You are the other

Spiritual Life, Summer 2000 by Feldmeier, Peter

After Mass sometime ago, I was shaking hands with folks in the back of church. Since this is a downtown parish, the types of worshipers and visitors are utterly varied. One person I met after Mass was a man named John. He was short, had a ruddy complexion, and a closely cropped dark beard. In his late thirties, he looked like many of the parish, but there was something else. He spoke slowly and with difficulty. Also, the limbs on his right side trembled a great deal.
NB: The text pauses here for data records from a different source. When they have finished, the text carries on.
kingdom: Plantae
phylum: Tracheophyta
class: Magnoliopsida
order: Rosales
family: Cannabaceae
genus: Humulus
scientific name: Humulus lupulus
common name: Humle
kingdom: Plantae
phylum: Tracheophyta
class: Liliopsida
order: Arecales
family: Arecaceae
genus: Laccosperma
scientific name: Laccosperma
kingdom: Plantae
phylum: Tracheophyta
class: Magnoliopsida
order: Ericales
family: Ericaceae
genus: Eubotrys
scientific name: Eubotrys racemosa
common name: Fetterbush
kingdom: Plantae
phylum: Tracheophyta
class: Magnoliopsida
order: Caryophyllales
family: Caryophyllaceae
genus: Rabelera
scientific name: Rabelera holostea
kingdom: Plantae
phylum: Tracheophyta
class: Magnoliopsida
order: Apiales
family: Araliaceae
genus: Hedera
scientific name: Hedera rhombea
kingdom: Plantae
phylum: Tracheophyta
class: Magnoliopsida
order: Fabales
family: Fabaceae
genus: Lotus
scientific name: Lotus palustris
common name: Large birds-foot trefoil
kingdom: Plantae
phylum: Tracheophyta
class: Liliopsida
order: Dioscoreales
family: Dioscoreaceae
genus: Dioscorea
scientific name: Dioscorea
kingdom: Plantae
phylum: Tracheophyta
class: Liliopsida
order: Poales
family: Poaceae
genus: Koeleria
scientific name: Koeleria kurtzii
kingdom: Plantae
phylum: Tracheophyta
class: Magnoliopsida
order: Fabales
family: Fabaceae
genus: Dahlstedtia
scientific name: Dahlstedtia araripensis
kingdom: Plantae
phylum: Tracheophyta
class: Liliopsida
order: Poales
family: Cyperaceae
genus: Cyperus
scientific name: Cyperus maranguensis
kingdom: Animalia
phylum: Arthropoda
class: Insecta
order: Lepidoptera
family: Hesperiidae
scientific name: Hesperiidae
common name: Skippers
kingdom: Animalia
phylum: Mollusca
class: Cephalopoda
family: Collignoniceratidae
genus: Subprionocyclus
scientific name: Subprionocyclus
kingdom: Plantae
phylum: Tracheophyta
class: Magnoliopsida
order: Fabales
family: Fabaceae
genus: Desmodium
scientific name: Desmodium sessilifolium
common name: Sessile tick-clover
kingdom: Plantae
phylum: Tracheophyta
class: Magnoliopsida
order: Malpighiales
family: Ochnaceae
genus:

He described an accident that seventeen years ago had injured him physically and mentally. He told me about his assisted-living home, his family, and his interests. He also described his loneliness and desperate desire for a spouse. For this latter concern, he wanted to know if I could help him.

I was mindful of my own emotions throughout this encounter. I experienced compassion, love, and care, as well as doses of confusion, aversion, pity, and fear. I also experienced some irritation and frustration since this was not a good time or place, nor was I the guy to set this man up with a date. I stayed with John for about forty-five minutes, until I had to get ready for the next Mass.

My behavior was appropriate and pastoral. I listened, gave honest feedback, and expressed (and felt) genuine compassion. I gave him as much time as I reasonably could. I don't feel guilty or inadequate about the feelings or thoughts I had. They arise and dissipate on their own. All in all, I came out of this encounter as a pretty good priest.

For the rest of the day, however, I felt dissatisfied with that experience. What dissatisfied me was not what I did or said, but how I experienced John. John was for me totally other, someone I was doing ministry for and to: I had objectified him.

Labelling Others

For years women have rightly complained about being objectified by men. But if we were honest, virtually all of us would admit to objectifying and categorizing each other regularly (or is it just me?). We label people in various ways: as intelligent, attractive, funny, charming, or more negatively as racist, sexist, insensitive, or greedy. The most ironic label is "judgmental." Isn't it strange that we feel justified judging judgmental people? In the end, any label we use allows us to name a person as other, as that which attracts or repels us

The most insidious and subtly dangerous label in pastoral ministry is "the poor." The more theologically sophisticated among us understand them as the anawim, an Old Testament reference to the powerless and marginal. I tell myself that I have a special duty to care for the poor, the anawim. Of course, when someone is in particular need, this person truly does have a claim on me that one with less need does not have. In this sense, we do have a "preferential option for the poor." What I am challenging is the label that continues to make others objects of our pastoral care.

In fact, I remember that one of the many thoughts going on in my head while listening to John after Mass was, "This is one of the truly poor; you should give him all the time you can." At that point, it was a lock: John had become other, an object of my ministry.

Experience of Communion

In contrast to this and many other encounters where others are objectified, I do know experiences of true communion. One of the most striking was with a woman I met at a monastic conference at Gethsemane monastery in Kentucky four years ago. She was Sensei Shunpo Blanch Hartman, co-abbot of the San Francisco Zen center. Blanch's appearance, per se, was unimpressive. She was unassuming with her short gray hair, aging body, and simple monastic habit. What was impressive was the humility, love, and gentleness that exuded from her. Interestingly, her own pursuit of Zen derived from her startling encounter with the famous Master Shunryu Suzuki. In Suzuki's expression she reported seeing no separation between him and her. She was not other to him but a part of him and his experience of life. When I met Blanch, I experienced this very communion as I looked at her incredibly gentle face. It was obvious that she loved me as a simple act of unity. I wasn't some extrinsic object of her love. She was simply...loving.

Buddhists have a long tradition of penetrating this mystery of interrelatedness. The technical term for it is paticca-samuppada, which can be translated as "dependent-origination." On a personal level, it describes the interdependence of our physical and psychological processes, all arising together, creating both the person and the energy for future rebirths. On the global level, dependent-origination points to the interdependence and interpenetration of all living things. There are no absolute subjects and objects. This latter understanding underlies the teachings of peace activist and Zen Master, Thich Nhat Hanh.

Really, anyone who has experienced intensive community life knows something of this insight. Someone's joy (or anger) can literally fill a room, affecting others' thoughts, feelings, and even physiology. We are simply not utterly separate from each other. How can I say these are "my thoughts" in an absolute way when they are of fected by and affecting everyone around me in a constant interchange?